How to complete this task: Every entry below must be transcribed exactly, with no line missing.

Records contained in a dataset:
● ● ●

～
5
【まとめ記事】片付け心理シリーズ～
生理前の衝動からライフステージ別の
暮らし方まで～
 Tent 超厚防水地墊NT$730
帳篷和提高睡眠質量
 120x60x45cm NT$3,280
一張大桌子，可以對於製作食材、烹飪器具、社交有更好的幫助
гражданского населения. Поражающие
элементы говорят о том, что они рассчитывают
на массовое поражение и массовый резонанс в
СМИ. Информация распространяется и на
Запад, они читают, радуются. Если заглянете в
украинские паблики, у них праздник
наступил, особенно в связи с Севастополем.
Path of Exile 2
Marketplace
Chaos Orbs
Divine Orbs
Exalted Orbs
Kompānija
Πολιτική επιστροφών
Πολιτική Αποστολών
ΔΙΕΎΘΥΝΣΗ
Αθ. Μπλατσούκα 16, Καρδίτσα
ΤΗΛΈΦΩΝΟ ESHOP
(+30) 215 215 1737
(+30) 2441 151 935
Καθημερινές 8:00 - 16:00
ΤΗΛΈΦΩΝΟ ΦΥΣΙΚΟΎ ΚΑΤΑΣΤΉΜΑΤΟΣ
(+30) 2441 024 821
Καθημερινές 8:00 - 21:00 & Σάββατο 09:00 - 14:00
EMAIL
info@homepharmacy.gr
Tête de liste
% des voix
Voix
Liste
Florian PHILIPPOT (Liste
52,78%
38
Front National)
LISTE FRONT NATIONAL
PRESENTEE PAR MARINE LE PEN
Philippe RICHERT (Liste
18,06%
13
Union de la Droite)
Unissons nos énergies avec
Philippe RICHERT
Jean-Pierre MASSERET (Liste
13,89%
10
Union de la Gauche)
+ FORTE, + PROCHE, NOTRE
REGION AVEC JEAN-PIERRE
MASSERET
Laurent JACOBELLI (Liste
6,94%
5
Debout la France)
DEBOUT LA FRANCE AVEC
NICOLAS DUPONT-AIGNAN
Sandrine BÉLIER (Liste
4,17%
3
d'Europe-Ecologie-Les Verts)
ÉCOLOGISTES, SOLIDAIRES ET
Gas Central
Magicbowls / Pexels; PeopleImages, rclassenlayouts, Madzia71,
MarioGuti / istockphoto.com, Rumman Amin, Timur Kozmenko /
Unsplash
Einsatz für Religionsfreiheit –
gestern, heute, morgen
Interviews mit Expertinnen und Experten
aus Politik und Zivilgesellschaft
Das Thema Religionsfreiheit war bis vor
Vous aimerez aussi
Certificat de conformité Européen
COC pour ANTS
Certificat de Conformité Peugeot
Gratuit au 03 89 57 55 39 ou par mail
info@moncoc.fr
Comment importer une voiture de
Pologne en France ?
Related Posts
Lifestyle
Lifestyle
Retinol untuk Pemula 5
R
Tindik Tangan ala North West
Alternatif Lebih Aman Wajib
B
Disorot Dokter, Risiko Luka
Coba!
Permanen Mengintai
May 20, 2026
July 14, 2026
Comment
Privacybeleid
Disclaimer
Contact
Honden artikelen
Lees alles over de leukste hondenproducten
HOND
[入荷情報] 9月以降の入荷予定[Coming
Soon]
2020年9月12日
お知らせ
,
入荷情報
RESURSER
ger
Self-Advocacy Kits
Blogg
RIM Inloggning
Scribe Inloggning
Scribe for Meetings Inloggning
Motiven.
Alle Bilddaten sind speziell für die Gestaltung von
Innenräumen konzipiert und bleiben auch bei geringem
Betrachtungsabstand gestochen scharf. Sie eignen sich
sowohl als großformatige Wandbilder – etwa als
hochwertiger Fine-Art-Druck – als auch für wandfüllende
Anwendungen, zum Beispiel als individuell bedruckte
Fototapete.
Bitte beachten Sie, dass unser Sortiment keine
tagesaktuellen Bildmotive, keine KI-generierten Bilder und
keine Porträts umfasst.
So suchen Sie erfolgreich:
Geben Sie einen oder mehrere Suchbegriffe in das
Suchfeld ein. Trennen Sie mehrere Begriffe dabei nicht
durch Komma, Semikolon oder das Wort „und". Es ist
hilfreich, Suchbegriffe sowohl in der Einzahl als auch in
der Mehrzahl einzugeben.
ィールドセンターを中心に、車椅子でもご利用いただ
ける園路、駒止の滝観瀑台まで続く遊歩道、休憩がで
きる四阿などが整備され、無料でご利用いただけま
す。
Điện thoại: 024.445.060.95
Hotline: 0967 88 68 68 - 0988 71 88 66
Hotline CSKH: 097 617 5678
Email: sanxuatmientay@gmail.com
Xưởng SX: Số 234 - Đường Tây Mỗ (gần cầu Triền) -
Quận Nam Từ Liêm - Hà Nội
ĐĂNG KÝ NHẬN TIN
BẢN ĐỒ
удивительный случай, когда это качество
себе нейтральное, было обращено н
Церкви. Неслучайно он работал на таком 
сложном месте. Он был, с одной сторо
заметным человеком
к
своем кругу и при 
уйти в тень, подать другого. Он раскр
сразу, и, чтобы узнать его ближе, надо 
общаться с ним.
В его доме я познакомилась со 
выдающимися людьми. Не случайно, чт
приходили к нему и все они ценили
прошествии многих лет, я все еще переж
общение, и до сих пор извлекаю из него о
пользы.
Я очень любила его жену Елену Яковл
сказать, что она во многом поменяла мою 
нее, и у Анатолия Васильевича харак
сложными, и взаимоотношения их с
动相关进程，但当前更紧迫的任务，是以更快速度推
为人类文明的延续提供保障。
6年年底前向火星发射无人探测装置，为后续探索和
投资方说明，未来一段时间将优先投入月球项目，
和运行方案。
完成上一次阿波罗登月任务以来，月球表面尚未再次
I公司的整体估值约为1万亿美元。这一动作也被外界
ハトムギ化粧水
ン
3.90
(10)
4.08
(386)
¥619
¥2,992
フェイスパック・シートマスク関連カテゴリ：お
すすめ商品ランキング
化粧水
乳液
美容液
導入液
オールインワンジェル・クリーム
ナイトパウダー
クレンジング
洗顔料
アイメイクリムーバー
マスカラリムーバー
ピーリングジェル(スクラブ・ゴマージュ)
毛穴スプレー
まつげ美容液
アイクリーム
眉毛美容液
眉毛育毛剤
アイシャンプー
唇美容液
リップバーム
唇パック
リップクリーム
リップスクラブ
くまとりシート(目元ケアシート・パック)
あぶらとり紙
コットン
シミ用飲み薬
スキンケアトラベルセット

● ● ●

Answer:
～
5
【まとめ記事】片付け心理シリーズ～
生理前の衝動からライフステージ別の
暮らし方まで～
 Tent 超厚防水地墊NT$730
帳篷和提高睡眠質量
 120x60x45cm NT$3,280
一張大桌子，可以對於製作食材、烹飪器具、社交有更好的幫助
гражданского населения. Поражающие
элементы говорят о том, что они рассчитывают
на массовое поражение и массовый резонанс в
СМИ. Информация распространяется и на
Запад, они читают, радуются. Если заглянете в
украинские паблики, у них праздник
наступил, особенно в связи с Севастополем.
Path of Exile 2
Marketplace
Chaos Orbs
Divine Orbs
Exalted Orbs
Kompānija
Πολιτική επιστροφών
Πολιτική Αποστολών
ΔΙΕΎΘΥΝΣΗ
Αθ. Μπλατσούκα 16, Καρδίτσα
ΤΗΛΈΦΩΝΟ ESHOP
(+30) 215 215 1737
(+30) 2441 151 935
Καθημερινές 8:00 - 16:00
ΤΗΛΈΦΩΝΟ ΦΥΣΙΚΟΎ ΚΑΤΑΣΤΉΜΑΤΟΣ
(+30) 2441 024 821
Καθημερινές 8:00 - 21:00 & Σάββατο 09:00 - 14:00
EMAIL
info@homepharmacy.gr
Tête de liste
% des voix
Voix
Liste
Florian PHILIPPOT (Liste
52,78%
38
Front National)
LISTE FRONT NATIONAL
PRESENTEE PAR MARINE LE PEN
Philippe RICHERT (Liste
18,06%
13
Union de la Droite)
Unissons nos énergies avec
Philippe RICHERT
Jean-Pierre MASSERET (Liste
13,89%
10
Union de la Gauche)
+ FORTE, + PROCHE, NOTRE
REGION AVEC JEAN-PIERRE
MASSERET
Laurent JACOBELLI (Liste
6,94%
5
Debout la France)
DEBOUT LA FRANCE AVEC
NICOLAS DUPONT-AIGNAN
Sandrine BÉLIER (Liste
4,17%
3
d'Europe-Ecologie-Les Verts)
ÉCOLOGISTES, SOLIDAIRES ET
Gas Central
Magicbowls / Pexels; PeopleImages, rclassenlayouts, Madzia71,
MarioGuti / istockphoto.com, Rumman Amin, Timur Kozmenko /
Unsplash
Einsatz für Religionsfreiheit –
gestern, heute, morgen
Interviews mit Expertinnen und Experten
aus Politik und Zivilgesellschaft
Das Thema Religionsfreiheit war bis vor
Vous aimerez aussi
Certificat de conformité Européen
COC pour ANTS
Certificat de Conformité Peugeot
Gratuit au 03 89 57 55 39 ou par mail
info@moncoc.fr
Comment importer une voiture de
Pologne en France ?
Related Posts
Lifestyle
Lifestyle
Retinol untuk Pemula 5
R
Tindik Tangan ala North West
Alternatif Lebih Aman Wajib
B
Disorot Dokter, Risiko Luka
Coba!
Permanen Mengintai
May 20, 2026
July 14, 2026
Comment
Privacybeleid
Disclaimer
Contact
Honden artikelen
Lees alles over de leukste hondenproducten
HOND
[入荷情報] 9月以降の入荷予定[Coming
Soon]
2020年9月12日
お知らせ
,
入荷情報
RESURSER
ger
Self-Advocacy Kits
Blogg
RIM Inloggning
Scribe Inloggning
Scribe for Meetings Inloggning
Motiven.
Alle Bilddaten sind speziell für die Gestaltung von
Innenräumen konzipiert und bleiben auch bei geringem
Betrachtungsabstand gestochen scharf. Sie eignen sich
sowohl als großformatige Wandbilder – etwa als
hochwertiger Fine-Art-Druck – als auch für wandfüllende
Anwendungen, zum Beispiel als individuell bedruckte
Fototapete.
Bitte beachten Sie, dass unser Sortiment keine
tagesaktuellen Bildmotive, keine KI-generierten Bilder und
keine Porträts umfasst.
So suchen Sie erfolgreich:
Geben Sie einen oder mehrere Suchbegriffe in das
Suchfeld ein. Trennen Sie mehrere Begriffe dabei nicht
durch Komma, Semikolon oder das Wort „und". Es ist
hilfreich, Suchbegriffe sowohl in der Einzahl als auch in
der Mehrzahl einzugeben.
ィールドセンターを中心に、車椅子でもご利用いただ
ける園路、駒止の滝観瀑台まで続く遊歩道、休憩がで
きる四阿などが整備され、無料でご利用いただけま
す。
Điện thoại: 024.445.060.95
Hotline: 0967 88 68 68 - 0988 71 88 66
Hotline CSKH: 097 617 5678
Email: sanxuatmientay@gmail.com
Xưởng SX: Số 234 - Đường Tây Mỗ (gần cầu Triền) -
Quận Nam Từ Liêm - Hà Nội
ĐĂNG KÝ NHẬN TIN
BẢN ĐỒ
удивительный случай, когда это качество
себе нейтральное, было обращено н
Церкви. Неслучайно он работал на таком 
сложном месте. Он был, с одной сторо
заметным человеком
к
своем кругу и при 
уйти в тень, подать другого. Он раскр
сразу, и, чтобы узнать его ближе, надо 
общаться с ним.
В его доме я познакомилась со 
выдающимися людьми. Не случайно, чт
приходили к нему и все они ценили
прошествии многих лет, я все еще переж
общение, и до сих пор извлекаю из него о
пользы.
Я очень любила его жену Елену Яковл
сказать, что она во многом поменяла мою 
нее, и у Анатолия Васильевича харак
сложными, и взаимоотношения их с
动相关进程，但当前更紧迫的任务，是以更快速度推
为人类文明的延续提供保障。
6年年底前向火星发射无人探测装置，为后续探索和
投资方说明，未来一段时间将优先投入月球项目，
和运行方案。
完成上一次阿波罗登月任务以来，月球表面尚未再次
I公司的整体估值约为1万亿美元。这一动作也被外界
ハトムギ化粧水
ン
3.90
(10)
4.08
(386)
¥619
¥2,992
フェイスパック・シートマスク関連カテゴリ：お
すすめ商品ランキング
化粧水
乳液
美容液
導入液
オールインワンジェル・クリーム
ナイトパウダー
クレンジング
洗顔料
アイメイクリムーバー
マスカラリムーバー
ピーリングジェル(スクラブ・ゴマージュ)
毛穴スプレー
まつげ美容液
アイクリーム
眉毛美容液
眉毛育毛剤
アイシャンプー
唇美容液
リップバーム
唇パック
リップクリーム
リップスクラブ
くまとりシート(目元ケアシート・パック)
あぶらとり紙
コットン
シミ用飲み薬
スキンケアトラベルセット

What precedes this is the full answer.